• **Problem description**: Rewrite the lines below as a numbered list, skipping any blank lines and leaving the pictures out of your answer.

(Stored items)
>>>
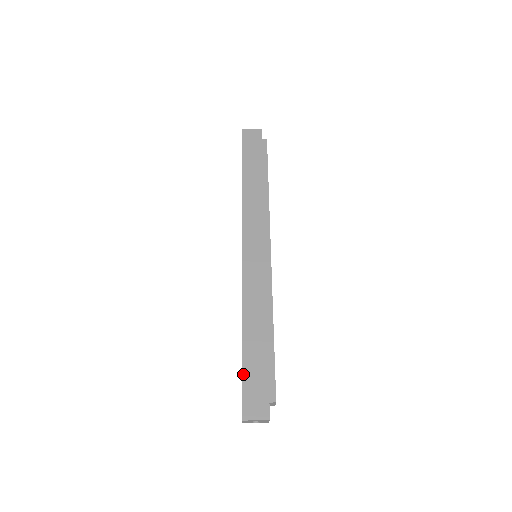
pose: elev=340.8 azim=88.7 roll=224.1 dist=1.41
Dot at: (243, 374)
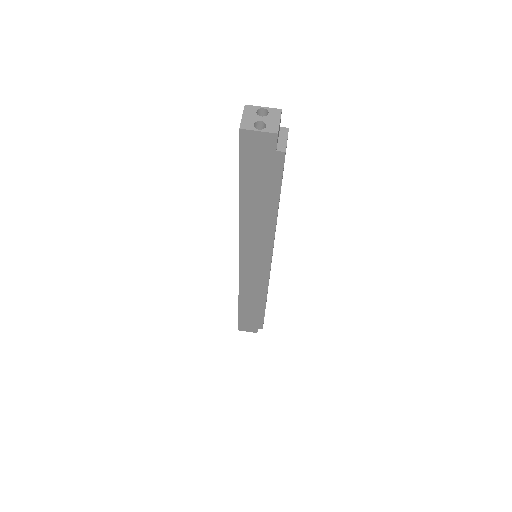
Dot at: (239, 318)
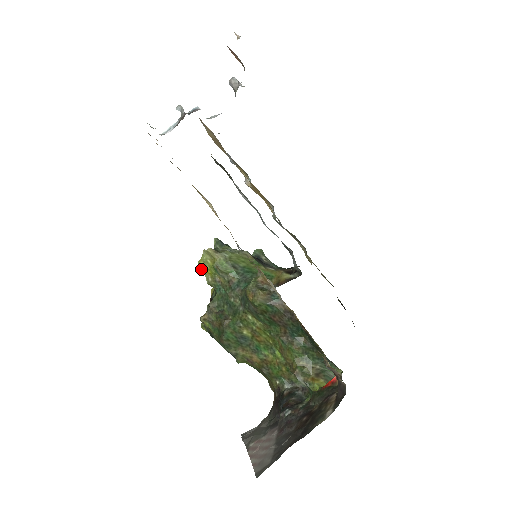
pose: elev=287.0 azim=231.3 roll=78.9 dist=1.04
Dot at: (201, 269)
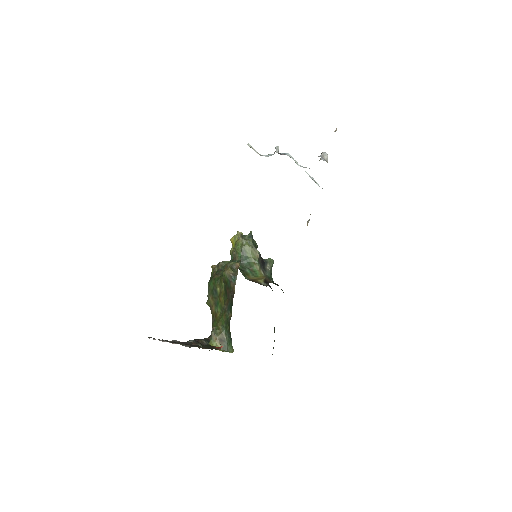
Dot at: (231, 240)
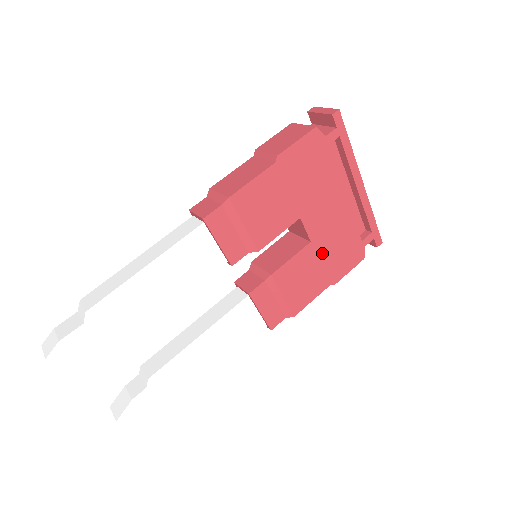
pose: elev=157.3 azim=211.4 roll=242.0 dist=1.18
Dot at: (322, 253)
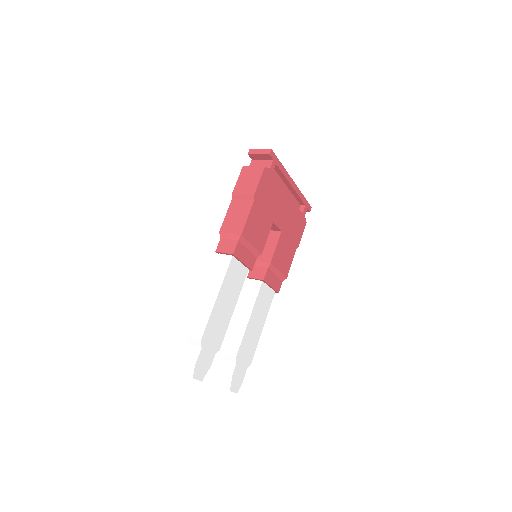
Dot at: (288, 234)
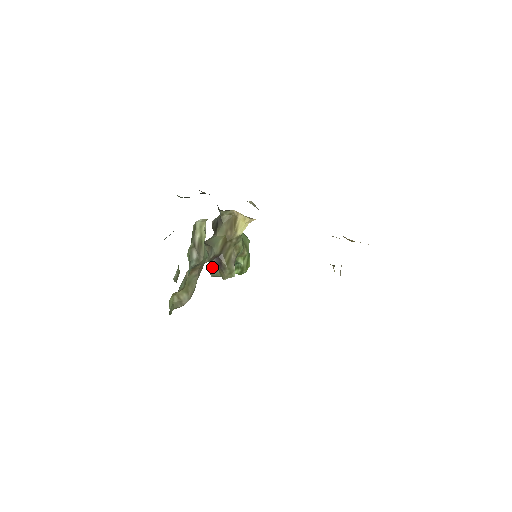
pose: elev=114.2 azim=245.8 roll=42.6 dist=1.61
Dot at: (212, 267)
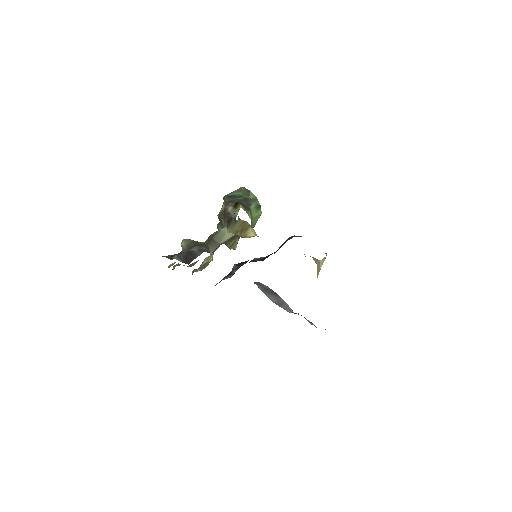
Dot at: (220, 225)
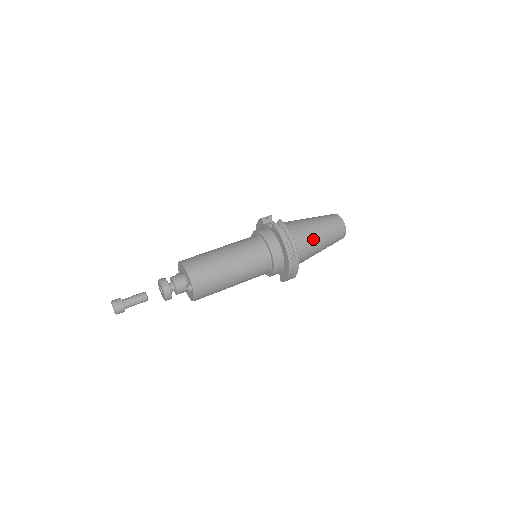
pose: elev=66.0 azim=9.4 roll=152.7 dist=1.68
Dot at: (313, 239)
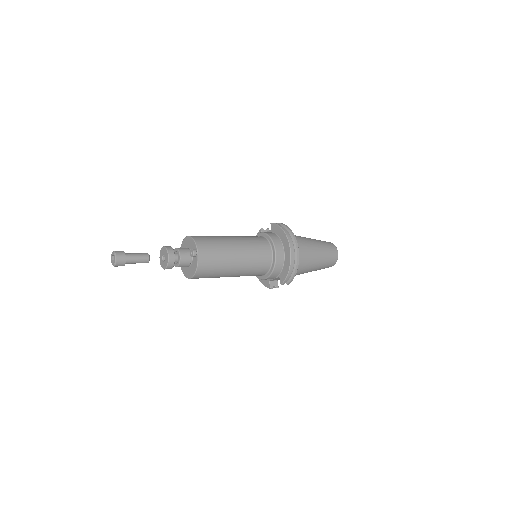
<<<
• **Result of this exercise**:
1. pose: elev=340.8 azim=88.7 roll=224.1 dist=1.41
2. Dot at: (243, 374)
3. Dot at: (239, 318)
4. pose: elev=287.0 azim=231.3 roll=78.9 dist=1.04
5. Dot at: (201, 269)
6. Dot at: (231, 240)
7. pose: elev=157.3 azim=211.4 roll=242.0 dist=1.18
8. Dot at: (322, 253)
9. Dot at: (288, 234)
10. pose: elev=114.2 azim=245.8 roll=42.6 dist=1.61
11. Dot at: (212, 267)
12. Dot at: (220, 225)
13. pose: elev=66.0 azim=9.4 roll=152.7 dist=1.68
14. Dot at: (313, 239)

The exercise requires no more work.